Cito un estratto dell’introduzione di Racconti d’un viaggiatore astrale, una descrizione che riferisce la sua primissima esperienza fuori dal corpo:

«Essendomi abbandonato a quello stato che sta alla frontiera tra la veglia e il sonno, mi sono visto disteso sul letto nella mia camera di studente. Come esprimere le impressioni di un essere che si vede per la primissima volta dall’esterno del proprio corpo? Sono io o sono lui? Si arriva persino a chiedersi se non sia questa, la morte».

Quindi, Daniel, potrebbe raccontarmi più diffusamente i suoi inizi, la sua primissima esperienza e poi che cosa l’ha portata a sviluppare il suo metodo di lavoro?

Daniel Meurois: Sì. Lei ha detto che bisognava risalire a 35 anni fa, ma questi 35 anni si riferiscono solo alla pubblicazione del libro.

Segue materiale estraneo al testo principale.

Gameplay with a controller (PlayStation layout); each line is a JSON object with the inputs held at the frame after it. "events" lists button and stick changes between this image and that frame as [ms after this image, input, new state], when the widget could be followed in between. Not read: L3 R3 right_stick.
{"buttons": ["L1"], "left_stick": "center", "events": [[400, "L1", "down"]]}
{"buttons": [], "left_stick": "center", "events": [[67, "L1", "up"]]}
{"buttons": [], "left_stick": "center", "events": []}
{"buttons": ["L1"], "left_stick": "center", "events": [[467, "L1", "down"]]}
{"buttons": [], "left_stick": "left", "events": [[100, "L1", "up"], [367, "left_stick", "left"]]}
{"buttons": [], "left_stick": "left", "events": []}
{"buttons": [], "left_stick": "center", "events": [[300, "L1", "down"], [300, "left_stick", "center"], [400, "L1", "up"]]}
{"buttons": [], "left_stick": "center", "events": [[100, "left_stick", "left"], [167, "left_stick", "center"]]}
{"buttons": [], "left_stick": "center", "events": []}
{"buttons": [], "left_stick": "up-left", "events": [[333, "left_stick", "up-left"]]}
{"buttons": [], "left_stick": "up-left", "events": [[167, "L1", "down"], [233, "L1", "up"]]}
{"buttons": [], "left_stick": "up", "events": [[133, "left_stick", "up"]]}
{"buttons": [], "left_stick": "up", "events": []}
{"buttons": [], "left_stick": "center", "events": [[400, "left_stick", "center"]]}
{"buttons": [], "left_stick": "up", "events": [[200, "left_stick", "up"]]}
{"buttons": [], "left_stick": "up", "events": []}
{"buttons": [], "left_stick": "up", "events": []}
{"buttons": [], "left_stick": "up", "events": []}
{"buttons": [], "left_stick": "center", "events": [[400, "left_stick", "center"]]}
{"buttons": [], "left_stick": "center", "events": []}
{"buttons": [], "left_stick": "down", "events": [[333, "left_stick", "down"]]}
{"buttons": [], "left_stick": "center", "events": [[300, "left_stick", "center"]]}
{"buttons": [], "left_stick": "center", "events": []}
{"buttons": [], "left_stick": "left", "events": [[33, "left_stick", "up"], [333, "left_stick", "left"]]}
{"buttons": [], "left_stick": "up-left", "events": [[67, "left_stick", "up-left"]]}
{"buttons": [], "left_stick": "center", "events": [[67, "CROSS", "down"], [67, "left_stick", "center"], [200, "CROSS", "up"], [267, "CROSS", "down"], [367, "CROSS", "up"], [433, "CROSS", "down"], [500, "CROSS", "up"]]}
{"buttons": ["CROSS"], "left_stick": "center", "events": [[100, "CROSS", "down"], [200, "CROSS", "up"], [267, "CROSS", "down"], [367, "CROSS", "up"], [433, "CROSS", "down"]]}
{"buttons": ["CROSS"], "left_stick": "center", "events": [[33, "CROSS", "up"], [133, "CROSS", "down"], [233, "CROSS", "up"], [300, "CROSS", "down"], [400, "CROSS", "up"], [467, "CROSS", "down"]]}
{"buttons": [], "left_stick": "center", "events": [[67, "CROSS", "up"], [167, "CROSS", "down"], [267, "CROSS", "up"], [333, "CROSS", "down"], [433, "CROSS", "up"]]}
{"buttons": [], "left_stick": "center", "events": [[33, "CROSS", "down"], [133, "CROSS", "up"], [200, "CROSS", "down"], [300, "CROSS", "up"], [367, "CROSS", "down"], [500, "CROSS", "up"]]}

In realtà, per risalire veramente alla genesi di ciò che mi è successo e di ciò che ha orientato tutta la mia vita, bisogna risalire a 40 anni fa, quand’ero ancora uno studente e abitavo nel nord della Francia, a Lille. E quindi, tutto è successo in una sera della primavera 1971, tornando dalle lezioni.

A quell’epoca, ero lontano centomila miglia dal preoccuparmi di ciò che oggi costituisce il centro della mia vita. Ero uno studente che viveva in una famiglia tradizionalmente cattolica, non particolarmente credente ma che seguiva la tradizione.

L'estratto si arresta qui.